Полная версия
Шотландия в Новое время. В поисках идентичностей
В годы реформации парламент стал ареной борьбы различных религиозных группировок. Законодательство 1560 г. было ратифицировано в декабре 1567 г., сразу же после отречения Марии, однако даже это не решило тонкого вопроса о взаимоотношениях церкви и короны. Проблема отношений короны, церкви и парламента оставалась не решена вплоть до 1689 г. Джон Нокс и его сподвижники, отстаивая идею превосходства божественной власти, особо апеллировали к парламенту, который наиболее полно, по их мнению, мог отражать эту идею на политическом уровне[85]. В мае 1584 г. парламент принял т. н. «Черный акт», признающий супрематию короны, и хотя протестантские лидеры, вроде Эндрю Мельвилля, критиковали эрастианскую[86] природу закона 1584 г., даже они вынуждены были признать необходимость превосходства светской власти, правда, в лице парламента, которая должна была обеспечивать политическую поддержку реформации[87].

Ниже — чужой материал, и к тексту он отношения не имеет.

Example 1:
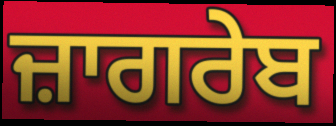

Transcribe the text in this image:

ਜ਼ਾਗਰੇਬ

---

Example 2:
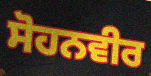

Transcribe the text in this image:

ਸੋਹਨਵੀਰ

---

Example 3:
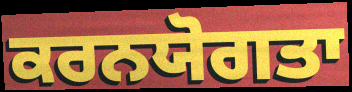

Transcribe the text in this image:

ਕਰਨਯੋਗਤਾ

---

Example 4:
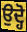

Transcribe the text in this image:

ਉਦ੍ਹੋ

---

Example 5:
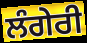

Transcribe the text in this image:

ਲੰਗੇਰੀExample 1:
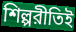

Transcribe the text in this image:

শিল্পরীতিই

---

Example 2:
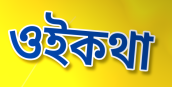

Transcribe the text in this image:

ওইকথা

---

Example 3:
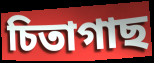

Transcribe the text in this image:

চিতাগাছ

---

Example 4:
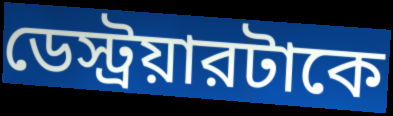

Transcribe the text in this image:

ডেস্ট্রয়ারটাকে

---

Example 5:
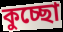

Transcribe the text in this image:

কুচ্ছোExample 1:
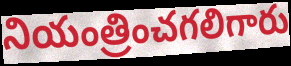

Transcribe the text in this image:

నియంత్రించగలిగారు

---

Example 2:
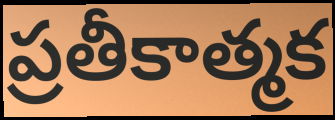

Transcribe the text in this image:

ప్రతీకాత్మక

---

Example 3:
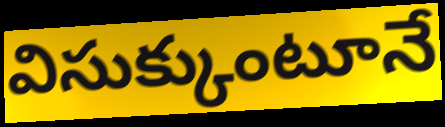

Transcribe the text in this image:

విసుక్కుంటూనే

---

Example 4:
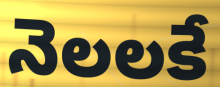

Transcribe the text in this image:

నెలలకే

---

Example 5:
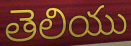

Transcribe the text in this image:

తెలియు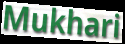
Mukhari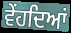
ਵੇਂਹਦਿਆਂ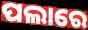
ପଲାରେ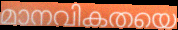
മാനവികതയെ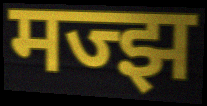
मज्झ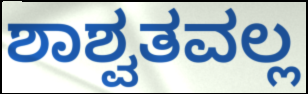
ಶಾಶ್ವತವಲ್ಲ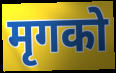
मृगको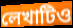
লেখাটিওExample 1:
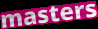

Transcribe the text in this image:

masters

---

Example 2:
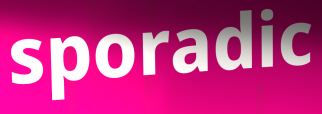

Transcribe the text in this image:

sporadic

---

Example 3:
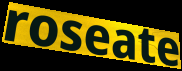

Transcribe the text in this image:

roseate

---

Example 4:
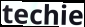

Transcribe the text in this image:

techie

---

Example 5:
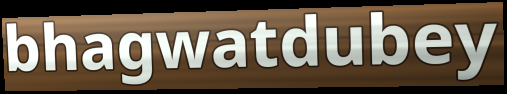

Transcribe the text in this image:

bhagwatdubey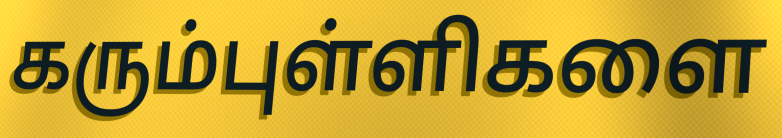
கரும்புள்ளிகளைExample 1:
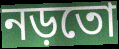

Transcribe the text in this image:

নড়তো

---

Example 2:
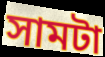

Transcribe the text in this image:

সামটা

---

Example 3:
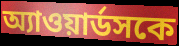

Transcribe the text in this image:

অ্যাওয়ার্ডসকে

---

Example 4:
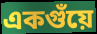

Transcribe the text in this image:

একগুঁয়ে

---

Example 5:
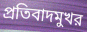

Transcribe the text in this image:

প্রতিবাদমুখর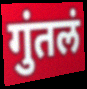
गुंतलं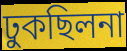
ঢুকছিলনাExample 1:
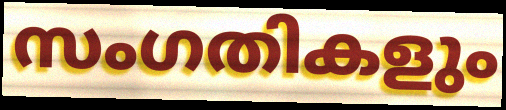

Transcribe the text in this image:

സംഗതികളും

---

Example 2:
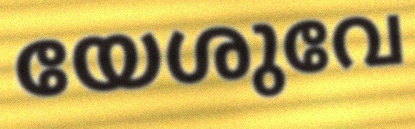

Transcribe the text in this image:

യേശുവേ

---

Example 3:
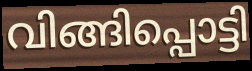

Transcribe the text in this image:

വിങ്ങിപ്പൊട്ടി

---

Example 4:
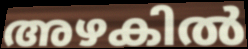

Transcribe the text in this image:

അഴകിൽ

Результатом реформации стало то, что духовенство лишилось своего парламентского представительства в Шотландии так же, как это произошло в других регионах Европы, например, в Бранденбурге и Пруссии.[88]До 1560 г. духовенство в парламенте было представлено двумя архиепископами, одиннадцатью епископами и двадцатью семью настоятелями соборов, которые одновременно являлись и членами высшей шотландской знати, что обеспечивало исподволь идущий процесс секуляризации клерикального представительства в парламенте. В период 1560–1606 гг. подавляющее число церковных мест в ассамблее принадлежало уже крупным землевладельцам. После того, как Генеральная ассамблея церкви Шотландии настойчиво стала проводить политику отделения церкви от государства, шотландские епископы практически полностью утратили контроль над светской жизнью, а сам епископат постепенно становился исключительно религиозным институтом. Сама же Генеральная ассамблея церкви с самого своего основания в 1560 г. вплоть до 1605 г., когда Джеймс стал активно вмешиваться в ее решения и в итоге до 1618 г. прекратил ее работу, представляла собой могущественное независимое лобби. Присутствие в ней мирских старейшин означало, что генеральная ассамблея представляет собой не просто орган церковного управления, но, подобно кастильским или французским религиозным ассамблеям, могла рассматривать вопросы, находящиеся в компетенции представительной ассамблеи[89]. Для церкви в конце XVI в. более важным вопросом была не проблема представительства как такового, а как это парламентское представительство формируется, однако после 1597 г. и этот механизм был взят под контроль монархией. Все это в итоге привело к решению, замысел которого, очевидно, у Джеймса возник еще в 1584 г., о необходимости назначения епископата, что и было реализовано начиная с 1600 г., что в свою очередь, сделало возможным в 1606 г. восстановление церковного представительства в парламенте, поскольку оно, находясь под контролем, уже не угрожало политическому могуществу монарха.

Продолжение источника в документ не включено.